You're sending a signal from the current namespaces, but with IDs that
have been mapped into the parent's namespaces? That looks wrong to me.

> + rcu_read_unlock();
> +
> + sighand = parent->sighand;
> + spin_lock_irqsave(&sighand->siglock, flags);
> + __group_send_sig_info(sig, &info, parent);
> + spin_unlock_irqrestore(&sighand->siglock, flags);
> +}
> +
> bool get_signal(struct ksignal *ksig)
> {
> struct sighand_struct *sighand = current->sighand;
> @@ -2497,6 +2535,19 @@ bool get_signal(struct ksignal *ksig)
> current->flags |= PF_SIGNALED;
>
> if (sig_kernel_coredump(signr)) {
> + /*
> + * Notify the parent prior to the coredump if the
> + * parent is interested in such a notificaiton.
> + */
> + int p_sig = current->real_parent->predump_signal;

current->real_parent is an __rcu member. I think if you run the sparse
checker against this patch, it's going to complain. Are you allowed to
access current->real_parent in this context?

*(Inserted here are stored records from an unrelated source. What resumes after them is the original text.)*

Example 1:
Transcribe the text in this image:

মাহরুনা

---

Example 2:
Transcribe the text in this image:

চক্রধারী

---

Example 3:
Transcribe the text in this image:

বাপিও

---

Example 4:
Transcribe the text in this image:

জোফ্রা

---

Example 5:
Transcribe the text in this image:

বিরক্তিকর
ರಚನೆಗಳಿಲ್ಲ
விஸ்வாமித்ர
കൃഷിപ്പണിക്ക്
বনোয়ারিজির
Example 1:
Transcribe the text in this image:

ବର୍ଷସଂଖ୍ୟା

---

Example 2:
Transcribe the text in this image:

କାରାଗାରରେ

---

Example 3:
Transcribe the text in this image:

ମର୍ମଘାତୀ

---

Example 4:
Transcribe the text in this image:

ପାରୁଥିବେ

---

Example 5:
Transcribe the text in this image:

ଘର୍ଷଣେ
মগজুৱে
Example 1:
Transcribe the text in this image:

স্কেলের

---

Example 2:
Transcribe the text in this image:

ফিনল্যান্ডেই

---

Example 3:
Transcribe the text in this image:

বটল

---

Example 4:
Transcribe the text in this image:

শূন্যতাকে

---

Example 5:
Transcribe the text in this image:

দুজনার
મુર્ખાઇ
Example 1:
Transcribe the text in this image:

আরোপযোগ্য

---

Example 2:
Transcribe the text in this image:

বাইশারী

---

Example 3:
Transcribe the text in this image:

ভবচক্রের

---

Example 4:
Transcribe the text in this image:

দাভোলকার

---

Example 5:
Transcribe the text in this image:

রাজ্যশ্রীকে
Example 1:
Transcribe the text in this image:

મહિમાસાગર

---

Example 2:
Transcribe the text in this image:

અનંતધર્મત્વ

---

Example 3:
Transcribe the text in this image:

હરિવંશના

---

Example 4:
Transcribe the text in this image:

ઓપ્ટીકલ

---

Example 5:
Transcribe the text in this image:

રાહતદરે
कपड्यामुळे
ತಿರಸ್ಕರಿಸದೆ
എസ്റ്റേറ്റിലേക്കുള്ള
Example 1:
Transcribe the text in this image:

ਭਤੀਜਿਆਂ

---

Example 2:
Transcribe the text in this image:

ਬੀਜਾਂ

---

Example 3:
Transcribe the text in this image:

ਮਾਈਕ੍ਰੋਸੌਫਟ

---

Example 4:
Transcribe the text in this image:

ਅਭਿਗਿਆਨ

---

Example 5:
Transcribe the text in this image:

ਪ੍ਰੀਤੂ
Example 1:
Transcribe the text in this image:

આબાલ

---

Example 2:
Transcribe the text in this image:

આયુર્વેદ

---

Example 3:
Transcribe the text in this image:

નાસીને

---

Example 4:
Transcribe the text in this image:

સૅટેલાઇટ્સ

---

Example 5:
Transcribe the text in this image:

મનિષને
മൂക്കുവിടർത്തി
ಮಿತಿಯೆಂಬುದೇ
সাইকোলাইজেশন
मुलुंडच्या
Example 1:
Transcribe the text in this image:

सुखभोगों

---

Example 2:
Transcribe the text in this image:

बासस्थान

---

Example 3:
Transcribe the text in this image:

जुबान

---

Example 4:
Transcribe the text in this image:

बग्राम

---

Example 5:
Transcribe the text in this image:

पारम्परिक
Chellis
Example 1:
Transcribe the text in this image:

> + if (valid_predump_signal(p_sig)) {
> + read_lock(&tasklist_lock);
> + do_notify_parent_predump(current);
> + read_unlock(&tasklist_lock);
> + cond_resched();
> + }
> +
> if (print_fatal_signals)
> print_fatal_signal(ksig->info.si_signo);
> proc_coredump_connector(current);
> diff --git a/kernel/sys.c b/kernel/sys.c
> index 123bd73..43eb250d 100644
> --- a/kernel/sys.c
> +++ b/kernel/sys.c
> @@ -2258,6 +2258,76 @@ int __weak arch_prctl_spec_ctrl_set(struct task_struct *t, unsigned long which,
> return -EINVAL;
> }
>
> +static int prctl_get_predump_signal(struct task_struct *tsk, pid_t pid,
> + int __user *addr)
> +{
> + struct task_struct *p;
> + int error;
> +
> + /* For the current task, the common case */
> + if (pid == 0) {
> + put_user(tsk->predump_signal, addr);
> + return 0;
> + }
> +
> + error = -ESRCH;
> + rcu_read_lock();
> + p = find_task_by_vpid(pid);
> + if (p) {
> + error = 0;
> + put_user(p->predump_signal, addr);

This is wrong. You can't call put_user() while you're in an RCU
read-side critical section.

As below, I would like it if you could just get rid of this branch,
and restrict this prctl to operating on the current process.

> + }
> + rcu_read_unlock();
> + return error;
> +}
> +
> +/*
> + * Returns true if current's euid is same as p's uid or euid,
> + * or has CAP_SYS_ADMIN.
> + *
> + * Called with rcu_read_lock, creds are safe.
> + *
> + * Adapted from set_one_prio_perm().
> + */
> +static bool set_predump_signal_perm(struct task_struct *p)
> +{
> + const struct cred *cred = current_cred(), *pcred = __task_cred(p);
> +
> + return uid_eq(pcred->uid, cred->euid) ||
> + uid_eq(pcred->euid, cred->euid) ||
> + capable(CAP_SYS_ADMIN);
> +}

This permission check permits fiddling with other processes in
scenarios where kill() wouldn't let you send signals (specifically, if
you control the EUID of the target task). That worries me. Also,
kill() is subject to LSM checks (see check_kill_permission()), but
this interface isn't. I would really prefer it if you could amend this
so that you can only operate on the current task, and get rid of this
permission check.

[...]
> SYSCALL_DEFINE5(prctl, int, option, unsigned long, arg2, unsigned long, arg3,
> unsigned long, arg4, unsigned long, arg5)
> {
> @@ -2476,6 +2546,13 @@ int __weak arch_prctl_spec_ctrl_set(struct task_struct *t, unsigned long which,
> return -EINVAL;
> error = arch_prctl_spec_ctrl_set(me, arg2, arg3);
> break;
> + case PR_SET_PREDUMP_SIG:
> + error = prctl_set_predump_signal(me, (pid_t)arg2, (int)arg3);
> + break;
> + case PR_GET_PREDUMP_SIG:
> + error = prctl_get_predump_signal(me, (pid_t)arg2,
> + (int __user *)arg3);
> + break;

New prctl() calls should check that the unused arguments are zero, in
order to make it possible to safely add more flags in the future.